# My version of a router box joint jig



## Mike Gager (Jan 14, 2009)

i have been working on this jig for a little while and ive finally reached a point where it works really well so i figured id post it.





























basically this is a box joint or finger joint jig that uses a template guide to guide the fixture. similar in theory to jigs that use a miter slot to guide except i dont have a miter slot so i had to come up with this.


as far as i know ive never seen anyone use one like this so id like to think i invented it but im sure someone out there has done it before.

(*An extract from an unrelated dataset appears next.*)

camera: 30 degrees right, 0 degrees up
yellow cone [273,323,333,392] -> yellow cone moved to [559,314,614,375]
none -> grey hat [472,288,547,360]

anyways this particular jig is set up for 1/4” joints but you could make one set up for any spacing you wanted

it uses a 1/2 template guide and a 1/4” router bit. the bottom of the jig is grooved to fit the 1/2” guide and there is a positive stop at the rear to keep the router bit from coming out the back. i plan on redoing this jig and making a new base as this was my experimental set up and i did a lot of trial and error stuff, mainly in regard to dust collection. i finally gave up and just put the 4” hose straight to the jig and it works perfect










































anyways hope you guys like it


----------



## bobj3 (Jan 17, 2006)

Hi Mike


Nice job  I love jigs I made one the same way and I used it until I got the OP box joint jig..

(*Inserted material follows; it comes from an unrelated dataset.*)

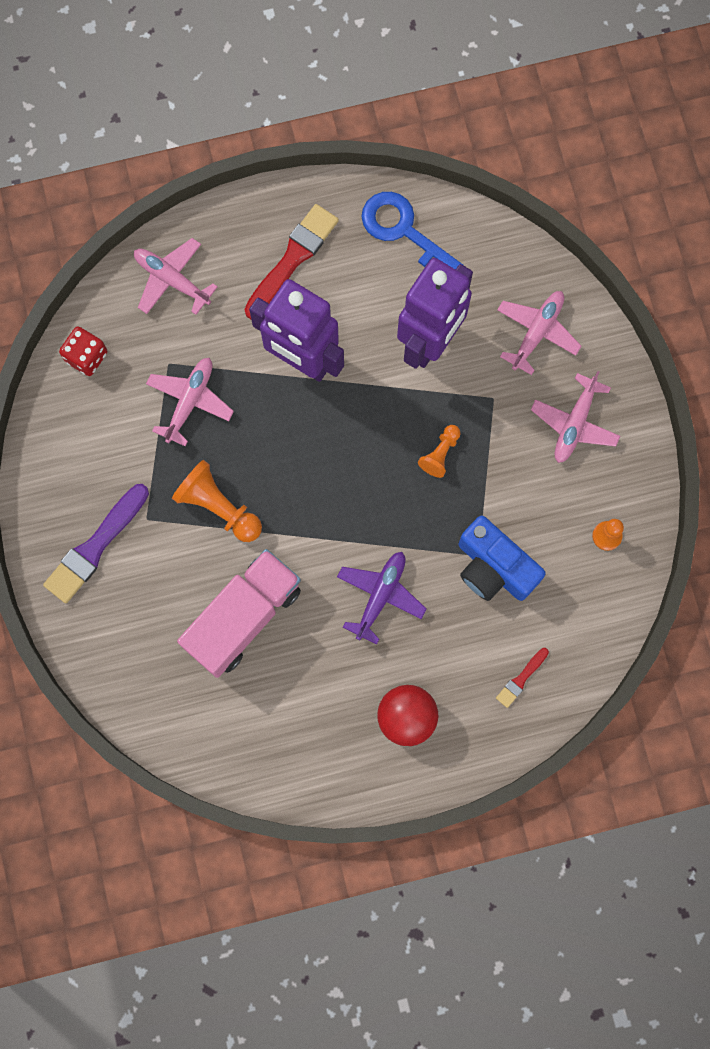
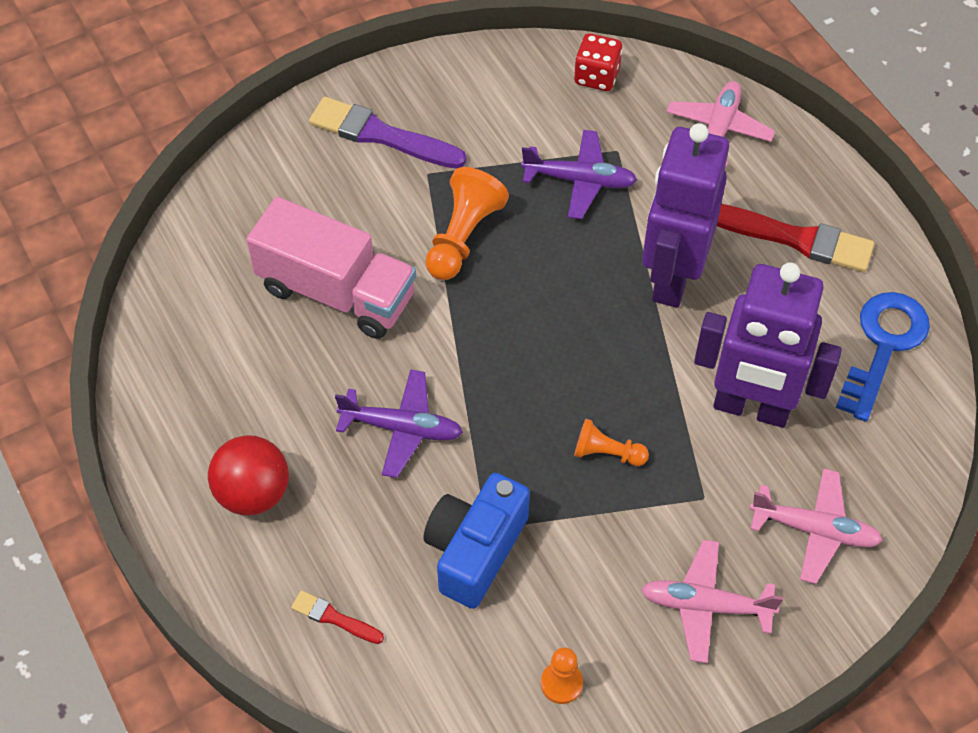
camera: 75 degrees right, 20 degrees down
pink plane [146,358,234,446] -> purple plane [521,130,637,219]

You can see what I did with the old one once I got the OP jig and used it for a new jig.  you can still see part of the slot in the base..in the picture below.

http://www.routerforums.com/attachments/jigs-fixtures/3612d1162582478-deluxe-push-block-6130.jpg


Note made in the same way as the below
http://www.routerforums.com/jigs-fixtures/2470-pocket-hole-jig-router-table.html

+++++++=


----------



## Mike Gager (Jan 14, 2009)

well if anyone would have beat me to it i should have known it would be you bob! :laugh:


----------



## bobj3 (Jan 17, 2006)

Hi Mike

I now use it on many of the jigs I make, I got the tip from Bob R. and Rick R. of the RWS show...

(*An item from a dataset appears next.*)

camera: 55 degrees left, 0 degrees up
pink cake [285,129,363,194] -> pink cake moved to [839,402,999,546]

If you get some time check out the OP jig, and take the time to make one, it can do many,many router jobs and it's worth the time to make one..now that you got it down how it works... you talk about a sled this is a deluxe one..
I don't buy many jigs but I did buy this one, but I also make my own..a bit of a tank but it works..

Oak Park Enterprises Ltd.: Catalogue

also check out the link below
http://www.routerforums.com/woodworking-classifieds/25824-router-workshop-set-up.html

=====



Mike Gager said:


> well if anyone would have beat me to it i should have known it would be you bob! :laugh:


----------



## Mike Gager (Jan 14, 2009)

you know bob i actually made a copy of the oak park box joint jig but wasnt real successful with it

i didnt bolt the jig to the table like the oak park jig, i just clamped it and found that setting up the jig that way was kind of a pain. took a lot of test cuts to get it right

also i didnt like the way you had to slide the wood along the jig to get to the router bit, i always ended up going crooked or coming off the table a small bit. even with a pusher block from behind it just didnt work for me

not saying the oak park jig doesnt work, i imagine its miles better then what i put together, just my experience. maybe ill play around with it some more sometime


----------